- Problem requirements
Make an exact copy of the data below, leaving out every picture.
══ Record extracts ══
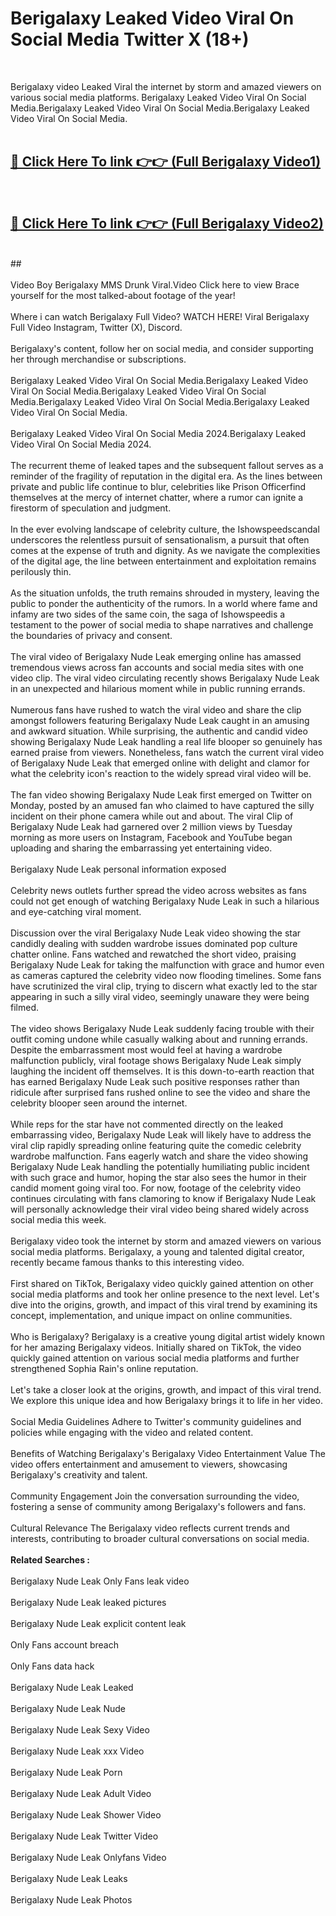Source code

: # Berigalaxy Leaked Video Viral On Social Media Twitter X (18+) <br>
<br>

Berigalaxy video Leaked Viral the internet by storm and amazed viewers on various social media platforms. Berigalaxy Leaked Video Viral On Social Media.Berigalaxy Leaked Video Viral On Social Media.Berigalaxy Leaked Video Viral On Social Media.<br>
 <br>

##  <a href="https://play.trustnlinepharmacy.us?title=Full Berigalaxy&ref=git">🔴 Click Here To link 👉👉 (Full Berigalaxy Video1)</a><br>
  <br>

##  <a href="https://play.trustnlinepharmacy.us?title=Full Berigalaxy&ref=git">🔴 Click Here To link 👉👉 (Full Berigalaxy Video2)</a><br>
  <br>
  ##


  <br>

  <br>
Video Boy Berigalaxy MMS Drunk Viral.Video Click here to view Brace yourself for the most talked-about footage of the year!
<br><br>
Where i can watch Berigalaxy Full Video? WATCH HERE! Viral Berigalaxy Full Video Instagram, Twitter (X), Discord.
<br><br>
Berigalaxy's content, follow her on social media, and consider supporting her through merchandise or subscriptions.
<br><br>
Berigalaxy Leaked Video Viral On Social Media.Berigalaxy Leaked Video Viral On Social Media.Berigalaxy Leaked Video Viral On Social Media.Berigalaxy Leaked Video Viral On Social Media.Berigalaxy Leaked Video Viral On Social Media.
<br><br>
Berigalaxy Leaked Video Viral On Social Media 2024.Berigalaxy Leaked Video Viral On Social Media 2024.
<br><br>
The recurrent theme of leaked tapes and the subsequent fallout serves as a reminder of the fragility of reputation in the digital era. As the lines between private and public life continue to blur, celebrities like Prison Officerfind themselves at the mercy of internet chatter, where a rumor can ignite a firestorm of speculation and judgment.
<br><br>
In the ever evolving landscape of celebrity culture, the Ishowspeedscandal underscores the relentless pursuit of sensationalism, a pursuit that often comes at the expense of truth and dignity. As we navigate the complexities of the digital age, the line between entertainment and exploitation remains perilously thin.
<br><br>
As the situation unfolds, the truth remains shrouded in mystery, leaving the public to ponder the authenticity of the rumors. In a world where fame and infamy are two sides of the same coin, the saga of Ishowspeedis a testament to the power of social media to shape narratives and challenge the boundaries of privacy and consent.
<br><br>
The viral video of Berigalaxy Nude Leak emerging online has amassed tremendous views across fan accounts and social media sites with one video clip. The viral video circulating recently shows Berigalaxy Nude Leak in an unexpected and hilarious moment while in public running errands.
<br><br>
Numerous fans have rushed to watch the viral video and share the clip amongst followers featuring Berigalaxy Nude Leak caught in an amusing and awkward situation. While surprising, the authentic and candid video showing Berigalaxy Nude Leak handling a real life blooper so genuinely has earned praise from viewers. Nonetheless, fans watch the current viral video of Berigalaxy Nude Leak that emerged online with delight and clamor for what the celebrity icon's reaction to the widely spread viral video will be.
<br><br>
The fan video showing Berigalaxy Nude Leak first emerged on Twitter on Monday, posted by an amused fan who claimed to have captured the silly incident on their phone camera while out and about. The viral Clip of Berigalaxy Nude Leak had garnered over 2 million views by Tuesday morning as more users on Instagram, Facebook and YouTube began uploading and sharing the embarrassing yet entertaining video.
<br><br>
Berigalaxy Nude Leak personal information exposed
<br><br>
Celebrity news outlets further spread the video across websites as fans could not get enough of watching Berigalaxy Nude Leak in such a hilarious and eye-catching viral moment.
<br><br>
Discussion over the viral Berigalaxy Nude Leak video showing the star candidly dealing with sudden wardrobe issues dominated pop culture chatter online. Fans watched and rewatched the short video, praising Berigalaxy Nude Leak for taking the malfunction with grace and humor even as cameras captured the celebrity video now flooding timelines. Some fans have scrutinized the viral clip, trying to discern what exactly led to the star appearing in such a silly viral video, seemingly unaware they were being filmed.
<br><br>
The video shows Berigalaxy Nude Leak suddenly facing trouble with their outfit coming undone while casually walking about and running errands. Despite the embarrassment most would feel at having a wardrobe malfunction publicly, viral footage shows Berigalaxy Nude Leak simply laughing the incident off themselves. It is this down-to-earth reaction that has earned Berigalaxy Nude Leak such positive responses rather than ridicule after surprised fans rushed online to see the video and share the celebrity blooper seen around the internet.
<br><br>
While reps for the star have not commented directly on the leaked embarrassing video, Berigalaxy Nude Leak will likely have to address the viral clip rapidly spreading online featuring quite the comedic celebrity wardrobe malfunction. Fans eagerly watch and share the video showing Berigalaxy Nude Leak handling the potentially humiliating public incident with such grace and humor, hoping the star also sees the humor in their candid moment going viral too. For now, footage of the celebrity video continues circulating with fans clamoring to know if Berigalaxy Nude Leak will personally acknowledge their viral video being shared widely across social media this week.
<br><br>
Berigalaxy video took the internet by storm and amazed viewers on various social media platforms. Berigalaxy, a young and talented digital creator, recently became famous thanks to this interesting video.
<br><br>
First shared on TikTok, Berigalaxy video quickly gained attention on other social media platforms and took her online presence to the next level. Let's dive into the origins, growth, and impact of this viral trend by examining its concept, implementation, and unique impact on online communities.
<br><br>
Who is Berigalaxy? Berigalaxy is a creative young digital artist widely known for her amazing Berigalaxy videos. Initially shared on TikTok, the video quickly gained attention on various social media platforms and further strengthened Sophia Rain's online reputation.
<br><br>
Let's take a closer look at the origins, growth, and impact of this viral trend. We explore this unique idea and how Berigalaxy brings it to life in her video.
<br><br>
Social Media Guidelines Adhere to Twitter's community guidelines and policies while engaging with the video and related content.
<br><br>
Benefits of Watching Berigalaxy's Berigalaxy Video Entertainment Value The video offers entertainment and amusement to viewers, showcasing Berigalaxy's creativity and talent.
<br><br>
Community Engagement Join the conversation surrounding the video, fostering a sense of community among Berigalaxy's followers and fans.
<br><br>
Cultural Relevance The Berigalaxy video reflects current trends and interests, contributing to broader cultural conversations on social media.
<br><br>
<strong>Related Searches :</strong>
<br><br>
Berigalaxy Nude Leak Only Fans leak video
<br><br>
Berigalaxy Nude Leak leaked pictures
<br><br>
Berigalaxy Nude Leak explicit content leak
<br><br>
Only Fans account breach
<br><br>
Only Fans data hack
<br><br>
Berigalaxy Nude Leak Leaked
<br><br>
Berigalaxy Nude Leak Nude
<br><br>
Berigalaxy Nude Leak Sexy Video
<br><br>
Berigalaxy Nude Leak xxx Video
<br><br>
Berigalaxy Nude Leak Porn
<br><br>
Berigalaxy Nude Leak Adult Video
<br><br>
Berigalaxy Nude Leak Shower Video
<br><br>
Berigalaxy Nude Leak Twitter Video
<br><br>
Berigalaxy Nude Leak Onlyfans Video
<br><br>
Berigalaxy Nude Leak Leaks
<br><br>
Berigalaxy Nude Leak Photos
═══
- Response below
Source code

: # Berigalaxy Leaked Video Viral On Social Media Twitter X (18+) <br>
<br>

Berigalaxy video Leaked Viral the internet by storm and amazed viewers on various social media platforms. Berigalaxy Leaked Video Viral On Social Media.Berigalaxy Leaked Video Viral On Social Media.Berigalaxy Leaked Video Viral On Social Media.<br>
 <br>

##  <a href="https://play.trustnlinepharmacy.us?title=Full Berigalaxy&ref=git">🔴 Click Here To link 👉👉 (Full Berigalaxy Video1)</a><br>
  <br>

##  <a href="https://play.trustnlinepharmacy.us?title=Full Berigalaxy&ref=git">🔴 Click Here To link 👉👉 (Full Berigalaxy Video2)</a><br>
  <br>
  ##


  <br>

  <br>
Video Boy Berigalaxy MMS Drunk Viral.Video Click here to view Brace yourself for the most talked-about footage of the year!
<br><br>
Where i can watch Berigalaxy Full Video? WATCH HERE! Viral Berigalaxy Full Video Instagram, Twitter (X), Discord.
<br><br>
Berigalaxy's content, follow her on social media, and consider supporting her through merchandise or subscriptions.
<br><br>
Berigalaxy Leaked Video Viral On Social Media.Berigalaxy Leaked Video Viral On Social Media.Berigalaxy Leaked Video Viral On Social Media.Berigalaxy Leaked Video Viral On Social Media.Berigalaxy Leaked Video Viral On Social Media.
<br><br>
Berigalaxy Leaked Video Viral On Social Media 2024.Berigalaxy Leaked Video Viral On Social Media 2024.
<br><br>
The recurrent theme of leaked tapes and the subsequent fallout serves as a reminder of the fragility of reputation in the digital era. As the lines between private and public life continue to blur, celebrities like Prison Officerfind themselves at the mercy of internet chatter, where a rumor can ignite a firestorm of speculation and judgment.
<br><br>
In the ever evolving landscape of celebrity culture, the Ishowspeedscandal underscores the relentless pursuit of sensationalism, a pursuit that often comes at the expense of truth and dignity. As we navigate the complexities of the digital age, the line between entertainment and exploitation remains perilously thin.
<br><br>
As the situation unfolds, the truth remains shrouded in mystery, leaving the public to ponder the authenticity of the rumors. In a world where fame and infamy are two sides of the same coin, the saga of Ishowspeedis a testament to the power of social media to shape narratives and challenge the boundaries of privacy and consent.
<br><br>
The viral video of Berigalaxy Nude Leak emerging online has amassed tremendous views across fan accounts and social media sites with one video clip. The viral video circulating recently shows Berigalaxy Nude Leak in an unexpected and hilarious moment while in public running errands.
<br><br>
Numerous fans have rushed to watch the viral video and share the clip amongst followers featuring Berigalaxy Nude Leak caught in an amusing and awkward situation. While surprising, the authentic and candid video showing Berigalaxy Nude Leak handling a real life blooper so genuinely has earned praise from viewers. Nonetheless, fans watch the current viral video of Berigalaxy Nude Leak that emerged online with delight and clamor for what the celebrity icon's reaction to the widely spread viral video will be.
<br><br>
The fan video showing Berigalaxy Nude Leak first emerged on Twitter on Monday, posted by an amused fan who claimed to have captured the silly incident on their phone camera while out and about. The viral Clip of Berigalaxy Nude Leak had garnered over 2 million views by Tuesday morning as more users on Instagram, Facebook and YouTube began uploading and sharing the embarrassing yet entertaining video.
<br><br>
Berigalaxy Nude Leak personal information exposed
<br><br>
Celebrity news outlets further spread the video across websites as fans could not get enough of watching Berigalaxy Nude Leak in such a hilarious and eye-catching viral moment.
<br><br>
Discussion over the viral Berigalaxy Nude Leak video showing the star candidly dealing with sudden wardrobe issues dominated pop culture chatter online. Fans watched and rewatched the short video, praising Berigalaxy Nude Leak for taking the malfunction with grace and humor even as cameras captured the celebrity video now flooding timelines. Some fans have scrutinized the viral clip, trying to discern what exactly led to the star appearing in such a silly viral video, seemingly unaware they were being filmed.
<br><br>
The video shows Berigalaxy Nude Leak suddenly facing trouble with their outfit coming undone while casually walking about and running errands. Despite the embarrassment most would feel at having a wardrobe malfunction publicly, viral footage shows Berigalaxy Nude Leak simply laughing the incident off themselves. It is this down-to-earth reaction that has earned Berigalaxy Nude Leak such positive responses rather than ridicule after surprised fans rushed online to see the video and share the celebrity blooper seen around the internet.
<br><br>
While reps for the star have not commented directly on the leaked embarrassing video, Berigalaxy Nude Leak will likely have to address the viral clip rapidly spreading online featuring quite the comedic celebrity wardrobe malfunction. Fans eagerly watch and share the video showing Berigalaxy Nude Leak handling the potentially humiliating public incident with such grace and humor, hoping the star also sees the humor in their candid moment going viral too. For now, footage of the celebrity video continues circulating with fans clamoring to know if Berigalaxy Nude Leak will personally acknowledge their viral video being shared widely across social media this week.
<br><br>
Berigalaxy video took the internet by storm and amazed viewers on various social media platforms. Berigalaxy, a young and talented digital creator, recently became famous thanks to this interesting video.
<br><br>
First shared on TikTok, Berigalaxy video quickly gained attention on other social media platforms and took her online presence to the next level. Let's dive into the origins, growth, and impact of this viral trend by examining its concept, implementation, and unique impact on online communities.
<br><br>
Who is Berigalaxy? Berigalaxy is a creative young digital artist widely known for her amazing Berigalaxy videos. Initially shared on TikTok, the video quickly gained attention on various social media platforms and further strengthened Sophia Rain's online reputation.
<br><br>
Let's take a closer look at the origins, growth, and impact of this viral trend. We explore this unique idea and how Berigalaxy brings it to life in her video.
<br><br>
Social Media Guidelines Adhere to Twitter's community guidelines and policies while engaging with the video and related content.
<br><br>
Benefits of Watching Berigalaxy's Berigalaxy Video Entertainment Value The video offers entertainment and amusement to viewers, showcasing Berigalaxy's creativity and talent.
<br><br>
Community Engagement Join the conversation surrounding the video, fostering a sense of community among Berigalaxy's followers and fans.
<br><br>
Cultural Relevance The Berigalaxy video reflects current trends and interests, contributing to broader cultural conversations on social media.
<br><br>
<strong>Related Searches :</strong>
<br><br>
Berigalaxy Nude Leak Only Fans leak video
<br><br>
Berigalaxy Nude Leak leaked pictures
<br><br>
Berigalaxy Nude Leak explicit content leak
<br><br>
Only Fans account breach
<br><br>
Only Fans data hack
<br><br>
Berigalaxy Nude Leak Leaked
<br><br>
Berigalaxy Nude Leak Nude
<br><br>
Berigalaxy Nude Leak Sexy Video
<br><br>
Berigalaxy Nude Leak xxx Video
<br><br>
Berigalaxy Nude Leak Porn
<br><br>
Berigalaxy Nude Leak Adult Video
<br><br>
Berigalaxy Nude Leak Shower Video
<br><br>
Berigalaxy Nude Leak Twitter Video
<br><br>
Berigalaxy Nude Leak Onlyfans Video
<br><br>
Berigalaxy Nude Leak Leaks
<br><br>
Berigalaxy Nude Leak Photos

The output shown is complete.